Ojo enamorado

Ojo enamorado
En tu mirada

jueves, 3 de diciembre de 2020

ESCAPE

 

MENJURJE DIVINO

Para el Angel que avivó la tinta

Por Eduardo RH

El insistente sonido de la alarma rompe los sueños. Es hora de levantarse, ir al baño a sacar todo aquello que sobra y lavarse la cara para borrar todo vestigio de dicha. Encaminase a la cocina para tragar algo y tener con qué sobrellevar la aridez de la jornada. Vestirse, cubrirse bien la cara y salir a jugarse la vida en el transporte urbano. Llegar al trabajo, saludar a los acompañantes de calvario, encender y poner en funcionamiento todo para que esté listo a las nueve en punto. El dueño llega 10 minutos antes a supervisar que estén en sus puestos y la mercancía disponible para la venta.

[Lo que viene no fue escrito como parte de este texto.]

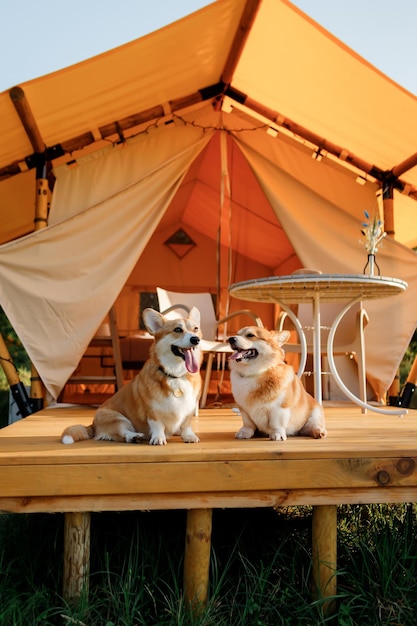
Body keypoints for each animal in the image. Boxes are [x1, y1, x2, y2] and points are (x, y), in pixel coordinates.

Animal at [61, 306, 203, 444]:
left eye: (195, 329)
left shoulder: (189, 408)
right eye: (177, 329)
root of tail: (93, 425)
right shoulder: (152, 411)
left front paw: (189, 436)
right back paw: (135, 436)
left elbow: (186, 424)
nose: (196, 339)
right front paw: (158, 438)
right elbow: (157, 425)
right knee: (123, 433)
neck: (176, 375)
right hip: (117, 419)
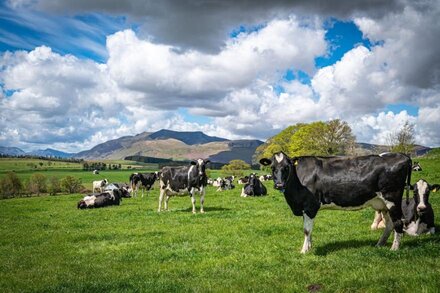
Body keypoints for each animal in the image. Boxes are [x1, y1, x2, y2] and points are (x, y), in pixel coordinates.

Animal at [260, 152, 410, 252]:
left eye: (287, 167)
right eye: (272, 167)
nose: (279, 184)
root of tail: (403, 155)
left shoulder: (310, 206)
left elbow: (307, 230)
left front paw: (304, 251)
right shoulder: (305, 208)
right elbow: (309, 230)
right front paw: (309, 247)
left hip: (392, 197)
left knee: (398, 223)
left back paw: (394, 249)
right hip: (382, 203)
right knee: (389, 224)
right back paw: (380, 244)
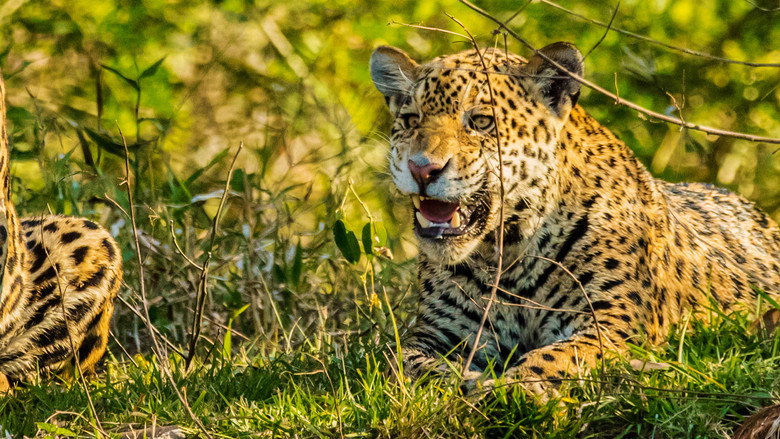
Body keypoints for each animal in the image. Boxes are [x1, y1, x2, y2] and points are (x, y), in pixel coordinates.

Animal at [369, 42, 780, 397]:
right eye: (410, 120)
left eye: (481, 121)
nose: (422, 169)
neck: (509, 250)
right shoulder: (438, 333)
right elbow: (405, 362)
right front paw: (468, 380)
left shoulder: (612, 321)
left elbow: (557, 357)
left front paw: (514, 389)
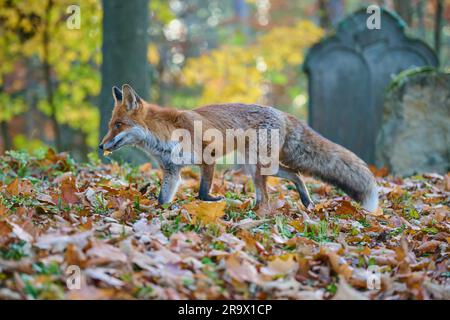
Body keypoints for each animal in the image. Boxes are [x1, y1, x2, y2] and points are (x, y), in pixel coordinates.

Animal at [100, 85, 378, 212]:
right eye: (111, 125)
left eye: (118, 125)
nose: (101, 145)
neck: (164, 136)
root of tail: (282, 113)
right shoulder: (172, 170)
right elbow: (163, 198)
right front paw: (159, 212)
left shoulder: (208, 157)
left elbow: (202, 192)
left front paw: (214, 201)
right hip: (258, 166)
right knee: (296, 175)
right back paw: (305, 201)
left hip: (259, 167)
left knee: (267, 196)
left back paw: (256, 212)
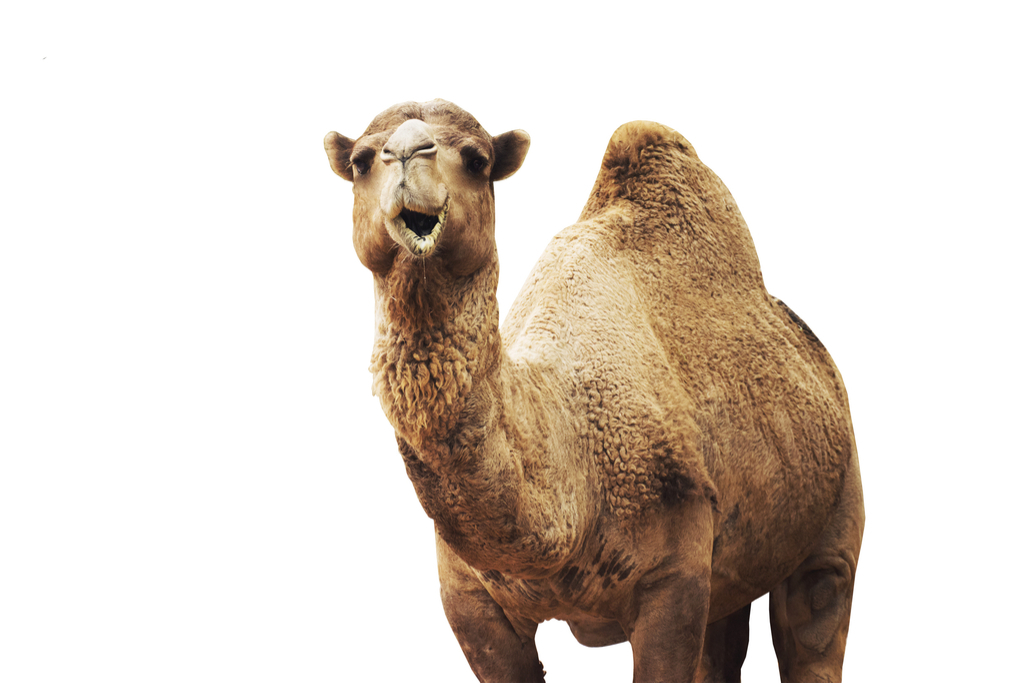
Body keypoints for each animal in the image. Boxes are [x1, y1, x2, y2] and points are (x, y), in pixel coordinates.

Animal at [324, 99, 864, 682]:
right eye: (359, 162)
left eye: (476, 159)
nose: (406, 152)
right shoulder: (469, 597)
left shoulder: (673, 576)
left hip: (838, 496)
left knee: (815, 613)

La hora llega y el ritual se cumple. Las puertas se abren y los empleados quedan a la expectativa temiendo que el mensajero de la muerte llegue disfrazado de cliente. Él es el encargado de recibirlos. Todos confían en su buen juicio para tomar la temperatura y descubrir los imperceptibles signos externos: alguna tos, un nerviosismo en los ojos, un ligero temblor. Es una responsabilidad muy grande. Ellos tienen familia que cuidar y nadie quiere llevarse la semilla de la desgracia al hogar.

Las horas pasan con aterradora lentitud. El tiempo no tiene prisa en irse, aunque los corazones cabalguen desbocados dentro de los angustiados pechos. Después de 10 tortuosas horas, un mal almuerzo y el intercambio de tres palabras con sus compañeros, al fin puede volver a casa. Otra vez debe embozarse, esterilizarse y cuidarse. Los autobuses urbanos son nidos infestados de chinches virales. No hay de otra, el riesgo está implícito en el regreso.

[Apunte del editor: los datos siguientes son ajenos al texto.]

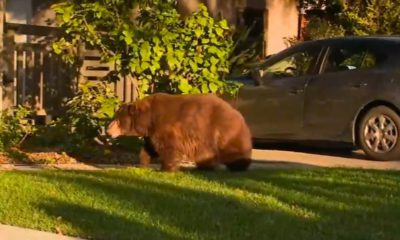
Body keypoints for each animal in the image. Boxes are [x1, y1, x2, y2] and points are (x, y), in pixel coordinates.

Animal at [108, 93, 252, 172]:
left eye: (117, 119)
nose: (108, 130)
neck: (148, 118)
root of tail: (237, 112)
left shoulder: (166, 126)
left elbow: (168, 146)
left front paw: (166, 168)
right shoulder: (151, 133)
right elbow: (150, 147)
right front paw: (143, 163)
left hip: (222, 128)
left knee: (233, 148)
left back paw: (239, 165)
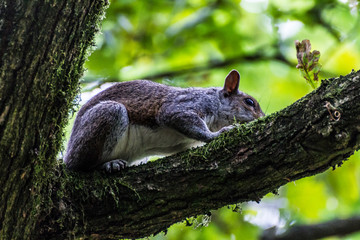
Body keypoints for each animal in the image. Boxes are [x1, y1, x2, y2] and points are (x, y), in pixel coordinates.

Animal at [64, 69, 264, 172]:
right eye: (249, 102)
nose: (261, 117)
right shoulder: (184, 105)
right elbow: (178, 116)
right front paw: (217, 134)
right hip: (108, 114)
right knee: (80, 166)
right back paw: (105, 165)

Es cosa de llegar, entrar por detrás, desnudarse y remojar toda su ropa en las cubetas preparadas para ello. Darse un baño cepillándose cada poro de la piel y cada hebra del cabello. Terminar agotado, devorado por el cansancio, y arrastrarse a la cocina a ver qué encuentra: dos panes duros y una salchicha congelada. Irse a la cama. No querer ver ninguna noticia en la televisión, ¿para qué?, todo es lo mismo: accidentes, guerras, huracanes, inundaciones, odios, protestas, tormentas, terremotos, violencia… y esa caterva de políticos empeñados en destruir el mundo y el pobre país donde vive.

Con manos temblorosas acercarse al preciado librero. Ahí reposan sus amigos, sus grandes compañeros que nunca le han fallado. ¿Qué leer hoy?: ¿la ficción infinita de Borges?, ¿la neurosis social e histórica de Vargas Llosa?, ¿el universo bíblico de Bashevis Singer?, ¿las historias polifónicas de Aleksiévich?, ¿la guerra entuértica de Grossman?, ¿o mejor las fantasías científicas de Asimov, Bradbury, Clark o Dick? Queda pensativo. Decide mejor intentar con los sueños de las bellas durmientes de Kawabata. Algo exótico, cercano a lo sublime.

Se acuesta y toma el libro como si fuera la mano de su amada. Lo abre y comienza a recorrer las palabras lentamente, una a una, sorbiendo su esencia hasta perderse en las honduras de un universo inexistente que solamente él puede recrear en su mente. Ya nada importa: ni el sucio y maldito trabajo, ni el desagradable sin sentido de la vida, ni la pastosa y ominosa muerte. Solo existe su ignoto mundo y él.